Details of the Cryptocurrency Schemes
In an official release by the FCA on Friday (August 17, 2018), the financial watchdog describes several ways fraudulent cryptocurrency schemes are carried out. One of the methods includes the use of social media platforms.
Crypto fraudsters use the images of celebrities or well-known individuals to advertise on social media to promote crypto investments. The ads then link to slick-looking websites where users are coaxed into making investments with the firm using digital or traditional currencies. Most times, these fraudulent firms are based outside the U.K.; however, some claim to be based out of prestigious London addresses in order to lure investors.
The financial regulatory body further said,
“Scam firms can manipulate software to distort prices and investment returns. They may scam people into buying non-existent cryptocurrencies. They are also known to suddenly close consumers’ online accounts and refuse to transfer the funds to them or ask for more money before the funds can be transferred.”
The FCA’s hands are tied, as cryptocurrencies are not regulated in the U.K. presently. This means that crypto trading and digital currency exchanges fall outside its regulatory remit. But firms that sell regulated investments with an underlying cryptocurrency element may need to seek authorization from the FCA. The regulatory body has formerly warned consumers on the risks of investing in cryptocurrency Contracts For Difference (CFDs) and ICOs.
FCA Issues Guidelines for Cryptocurrency Investment Safety
The FCA has warned U.K. citizens to be wary of advertisements that appear online and on social media. These adverts make dubious promises of high returns on cryptocurrency investments or cryptocurrency-related products. The regulatory body is also advising consumers to conduct thorough research on the products advertised and the firms behind them. Most firms aren’t authorized by the FCA, and consumers investing in these firms do so at their own risk.
According to the FCA, the government body does not regulate digital currencies, but they do regulate certain cryptocurrency derivatives.
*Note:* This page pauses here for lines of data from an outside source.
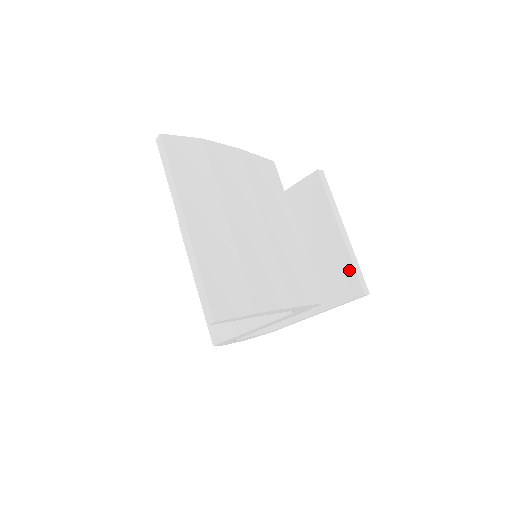
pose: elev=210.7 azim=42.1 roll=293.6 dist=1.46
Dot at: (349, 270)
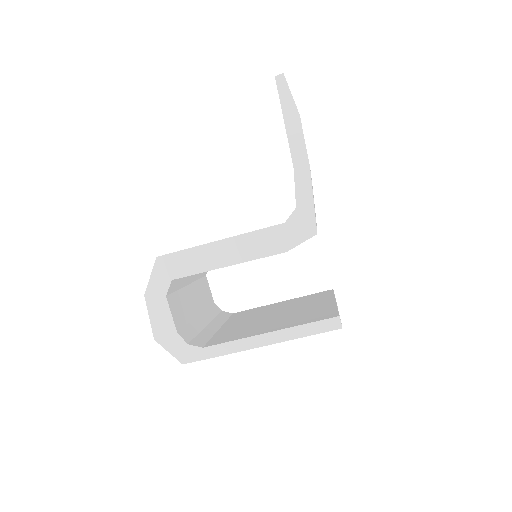
Dot at: (331, 310)
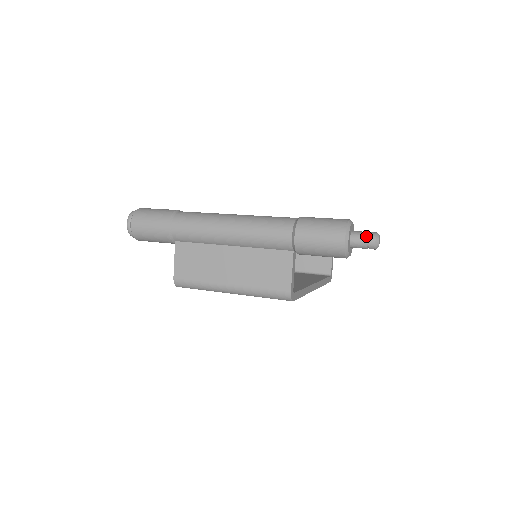
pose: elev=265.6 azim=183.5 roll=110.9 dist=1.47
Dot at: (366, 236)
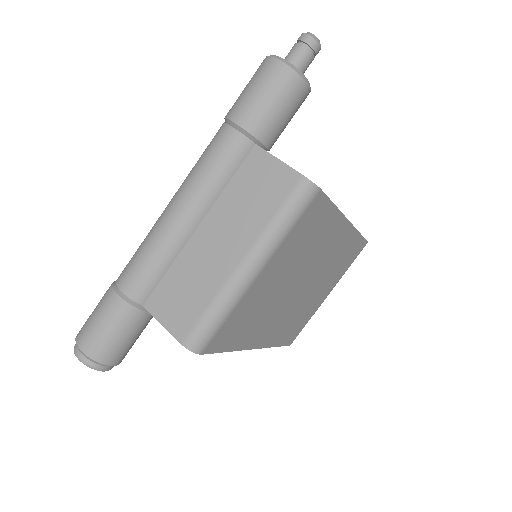
Dot at: (295, 44)
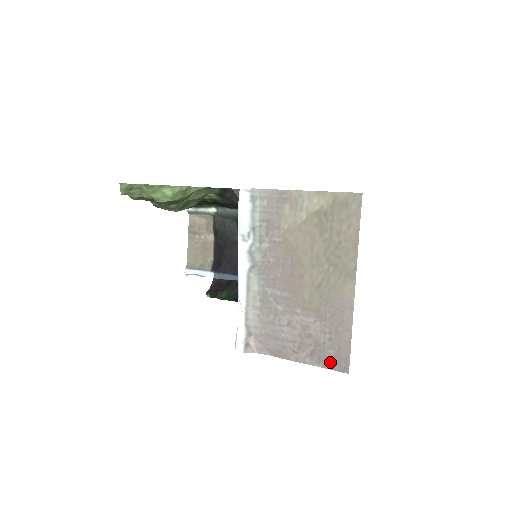
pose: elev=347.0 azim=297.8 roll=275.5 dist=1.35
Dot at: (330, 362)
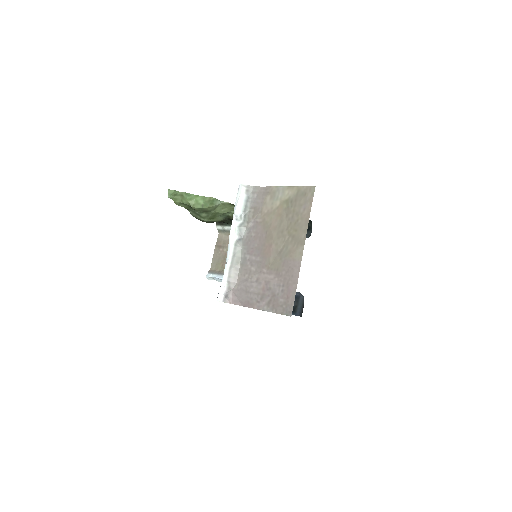
Dot at: (280, 308)
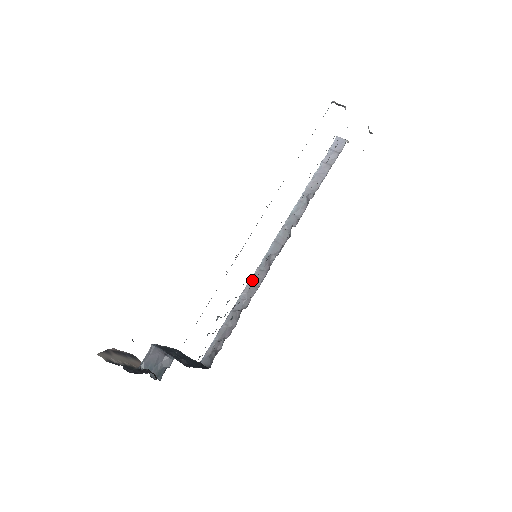
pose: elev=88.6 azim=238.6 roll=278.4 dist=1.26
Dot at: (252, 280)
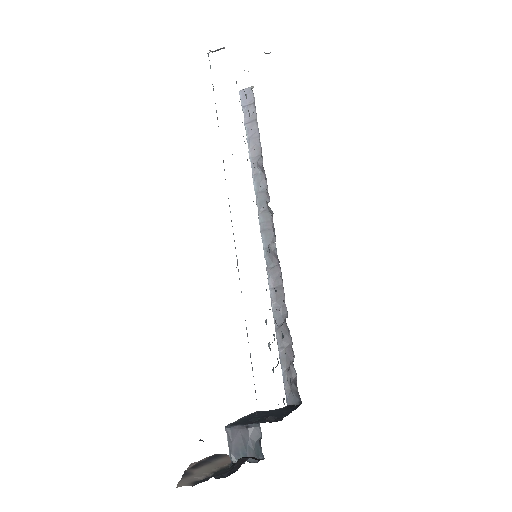
Dot at: (271, 285)
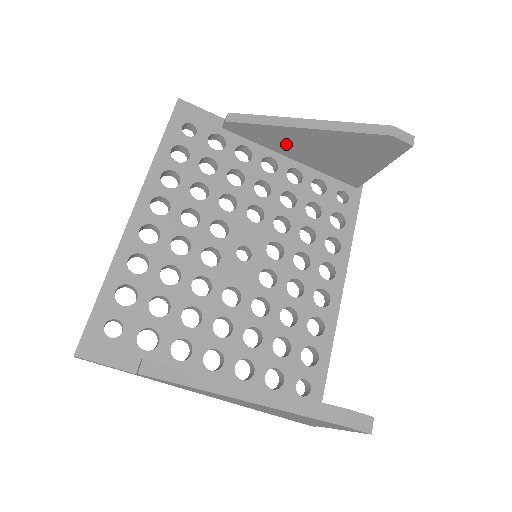
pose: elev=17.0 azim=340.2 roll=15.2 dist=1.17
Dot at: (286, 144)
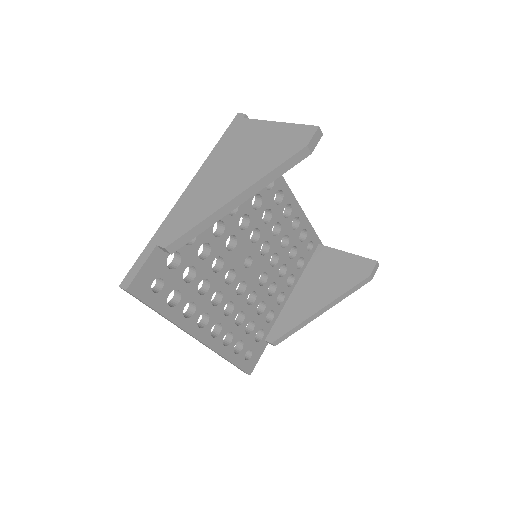
Dot at: occluded
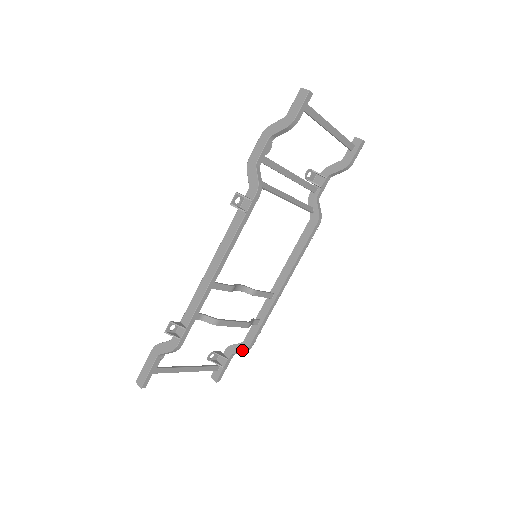
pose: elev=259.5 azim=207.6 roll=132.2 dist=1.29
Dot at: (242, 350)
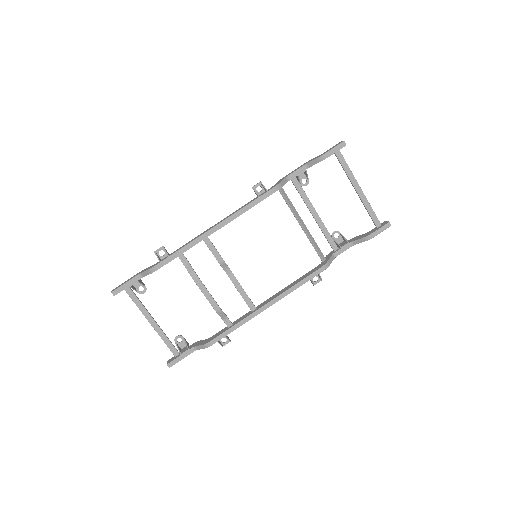
Dot at: (203, 343)
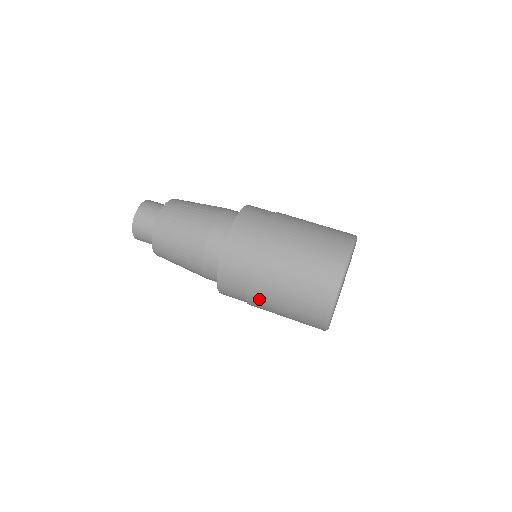
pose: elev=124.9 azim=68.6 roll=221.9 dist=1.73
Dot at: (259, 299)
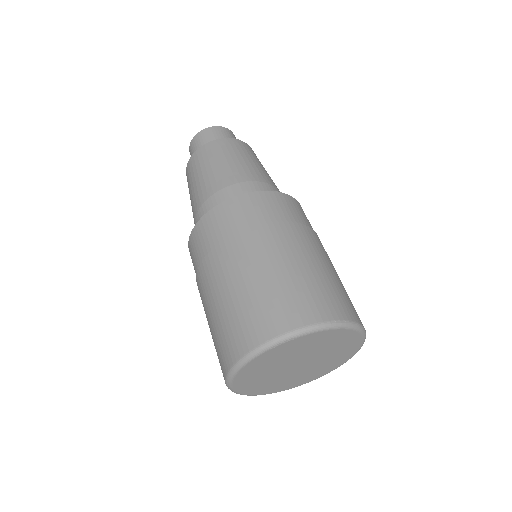
Dot at: occluded
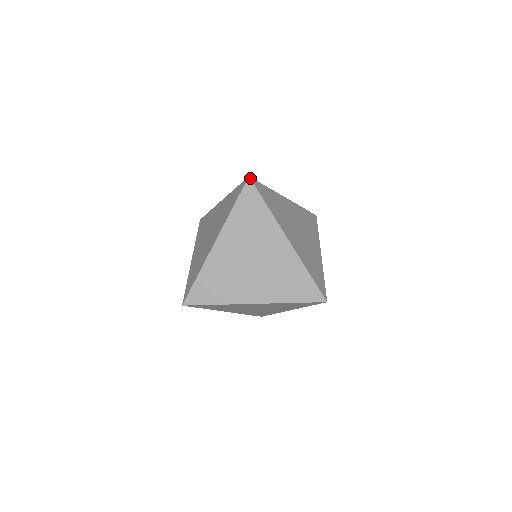
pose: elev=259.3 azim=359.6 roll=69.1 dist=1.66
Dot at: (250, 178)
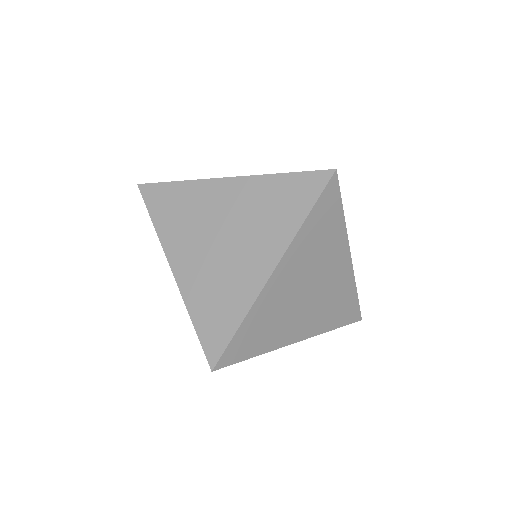
Dot at: (335, 172)
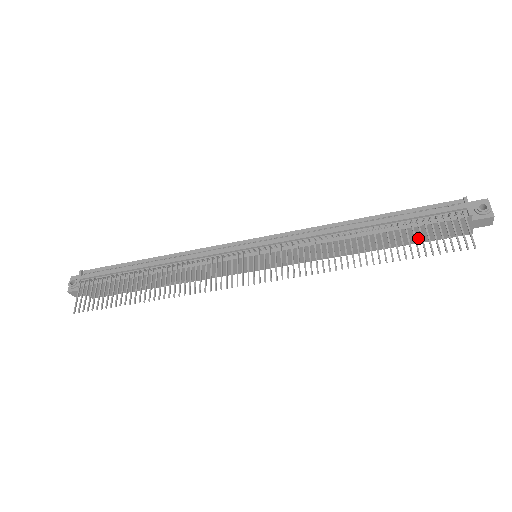
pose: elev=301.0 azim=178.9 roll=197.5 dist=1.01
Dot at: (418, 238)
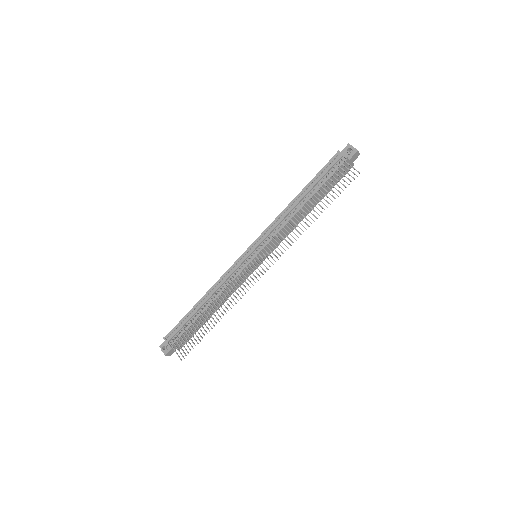
Dot at: (330, 186)
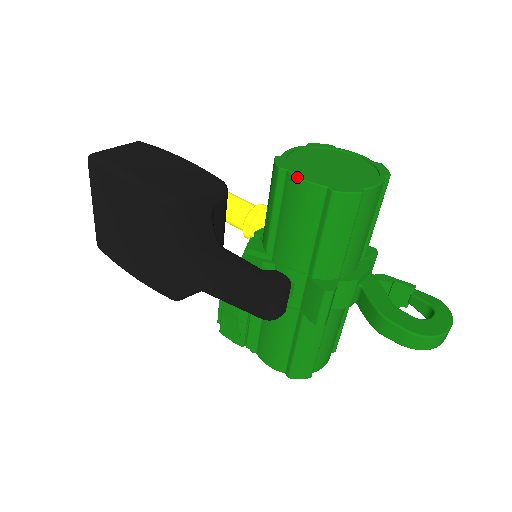
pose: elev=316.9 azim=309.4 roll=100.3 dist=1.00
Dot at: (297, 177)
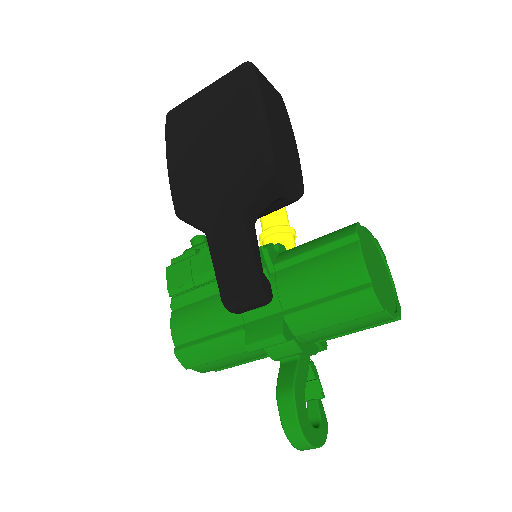
Dot at: (361, 252)
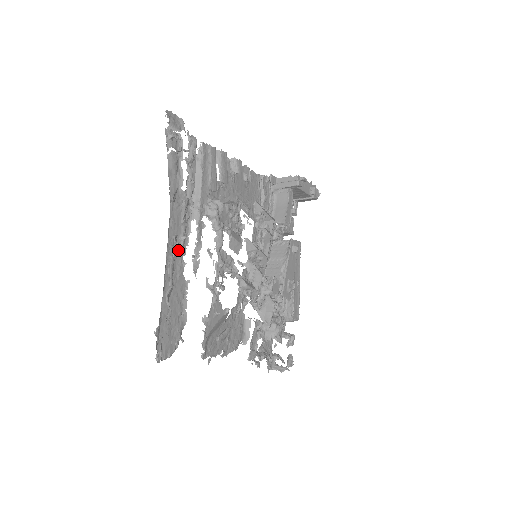
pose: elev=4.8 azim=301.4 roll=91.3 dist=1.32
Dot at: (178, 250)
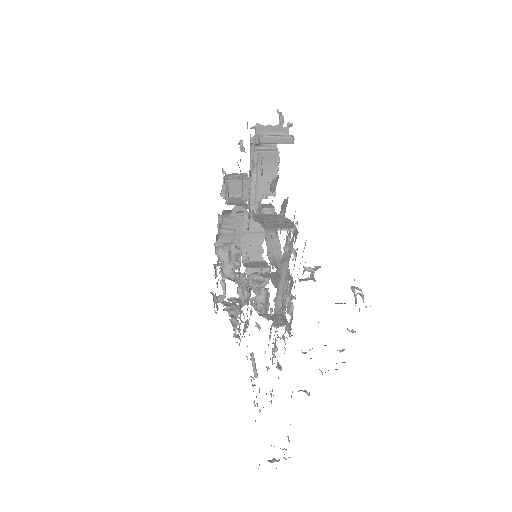
Dot at: occluded
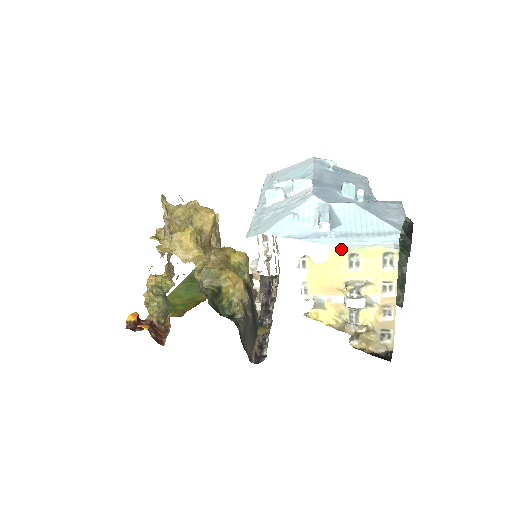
These include futures contracts, CFDs and options. Any firm selling or advertising these products in the U.K. must be registered with the FCA. The names of such firms and their directors should be checked online, and consumers should be wary when they are presented with “juicy offers.”
The regulatory body reiterated that cryptocurrencies and consumers’ investments in them are unprotected by the UK’s Financial Services Compensation Scheme. The body, however, asked affected investors to contact it through a consumer helpline or the reporting form.